«Ce que vous avez fait est grave» : quand Macron sermonne un journaliste du Figaro

Le chef de l’Etat s’est emporté mardi soir contre Georges Malbrunot, l’accusant d’avoir été « irresponsable » après un article évoquant une menace française de sanctions contre les responsables libanais qui bloqueraient des réformes.

 Beyrouth, le 1er septembre 2020. Emmanuel Macron prend la parole lors d’une conférence de presse à la résidence officielle de l’ambassadeur de France au Liban.
Beyrouth, le 1er septembre 2020. Emmanuel Macron prend la parole lors d’une conférence de presse à la résidence officielle de l’ambassadeur de France au Liban. AFP/Gonzalo Fuentes

Une remontrance en public, sous l'œil de nombreux témoins et d'une caméra. Mardi soir, Emmanuel Macron a interpellé vertement Georges Malbrunot, grand reporter au Figaro et spécialiste du Moyen-Orient, lors du déplacement du chef de l'Etat au Liban.
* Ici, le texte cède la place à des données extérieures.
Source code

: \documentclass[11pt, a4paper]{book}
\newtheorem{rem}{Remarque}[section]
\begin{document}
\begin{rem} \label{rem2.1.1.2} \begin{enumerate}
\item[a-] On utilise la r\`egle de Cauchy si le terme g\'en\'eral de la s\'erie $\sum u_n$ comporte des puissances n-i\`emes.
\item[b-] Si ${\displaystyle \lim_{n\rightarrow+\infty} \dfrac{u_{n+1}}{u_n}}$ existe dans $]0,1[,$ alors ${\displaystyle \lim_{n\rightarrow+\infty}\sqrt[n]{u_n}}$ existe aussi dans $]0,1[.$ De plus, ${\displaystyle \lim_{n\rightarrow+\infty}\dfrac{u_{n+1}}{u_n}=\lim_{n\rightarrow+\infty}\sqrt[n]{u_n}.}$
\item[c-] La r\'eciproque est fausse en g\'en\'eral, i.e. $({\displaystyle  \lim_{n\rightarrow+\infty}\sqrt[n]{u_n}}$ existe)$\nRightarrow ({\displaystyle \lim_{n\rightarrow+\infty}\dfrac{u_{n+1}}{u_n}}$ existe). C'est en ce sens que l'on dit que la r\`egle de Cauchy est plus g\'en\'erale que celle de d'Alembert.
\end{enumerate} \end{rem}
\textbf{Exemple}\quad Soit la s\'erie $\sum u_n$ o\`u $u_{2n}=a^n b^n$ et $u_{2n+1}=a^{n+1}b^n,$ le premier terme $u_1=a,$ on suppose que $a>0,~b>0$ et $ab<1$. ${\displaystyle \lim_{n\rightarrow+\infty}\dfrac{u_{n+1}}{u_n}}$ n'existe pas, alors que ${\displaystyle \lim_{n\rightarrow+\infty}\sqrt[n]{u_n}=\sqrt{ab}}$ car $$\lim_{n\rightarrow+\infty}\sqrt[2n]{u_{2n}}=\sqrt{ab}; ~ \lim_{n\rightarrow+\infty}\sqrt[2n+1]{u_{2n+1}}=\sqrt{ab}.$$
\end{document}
La séquence, filmée par un journaliste de LCI, s'est déroulée à la fin d'une conférence de presse à Beyrouth. A l'origine du coup de sang du président : un article évoquant une menace française de sanctions contre les responsables libanais qui bloqueraient des réformes.

« Ce que vous avez fait là, compte tenu de la sensibilité du sujet, compte tenu de ce que vous savez de l'histoire de ce pays, est irresponsable ! s'énerve Emmanuel Macron. Irresponsable pour la France, irresponsable pour les intéressés ici, et grave d'un point de vue déontologique, ajoute-il brutalement. Vous m'avez toujours entendu défendre les journalistes, je le ferai toujours. Mais je vous parle avec franchise. Ce que vous avez fait est grave, non professionnel et mesquin. »

La discussion a duré plusieurs minutes, précise Georges Malbrunot, ex-otage de l'Armée islamique en Irak.

«Il ne nous laisse pas la possibilité de démentir»

Emmanuel Macron faisait allusion à un article du Figaro du 30 août, dans lequel le journaliste affirmait que le président français, lors de sa première visite à Beyrouth le 6 août, deux jours après l'explosion au port, avait menacé d'imposer des sanctions contre les leaders politiques qui seraient réfractaires aux réformes.

« Le problème n'est pas qu'il l'ait écrit et qu'il ait des sources, mais qu'il ne nous laisse pas la possibilité de démentir des choses aussi importantes. C'est pour cela que le président a parlé de déontologie », nous explique l'Elysée. « Nous avons échangé avec Georges Malbrunot. L'incident est clos. » « Le président n'est pas un anti-journaliste, bien au contraire », insiste auprès du Parisien un proche du chef de l'Etat.

« Sur la forme, c'est inacceptable d'être attaqué comme ça, réagit de son côté le journaliste du Figaro, que nous avons pu joindre. Sur le fond, j'ai dit au président que mes sources étaient sûres. Il m'a reproché d'avoir gêné son action, moi je fais mon métier de journaliste. »

Macron avait déjà fait allusion à cet article

Le chef de l'Etat avait déjà fait allusion à l'article de Georges Malbrunot, sans le nommer, lors de sa conférence de presse, critiquant ceux qui « écrivent les pires bêtises sur le sujet sans vérification aucune » et en les invitant à « lui poser directement la question ».

Interrogé sur l'hypothèse de sanctions individuelles contre les leaders libanais, il a ensuite démenti cette idée, sans écarter complètement, à plus long terme, « un mécanisme de sanctions plus large ».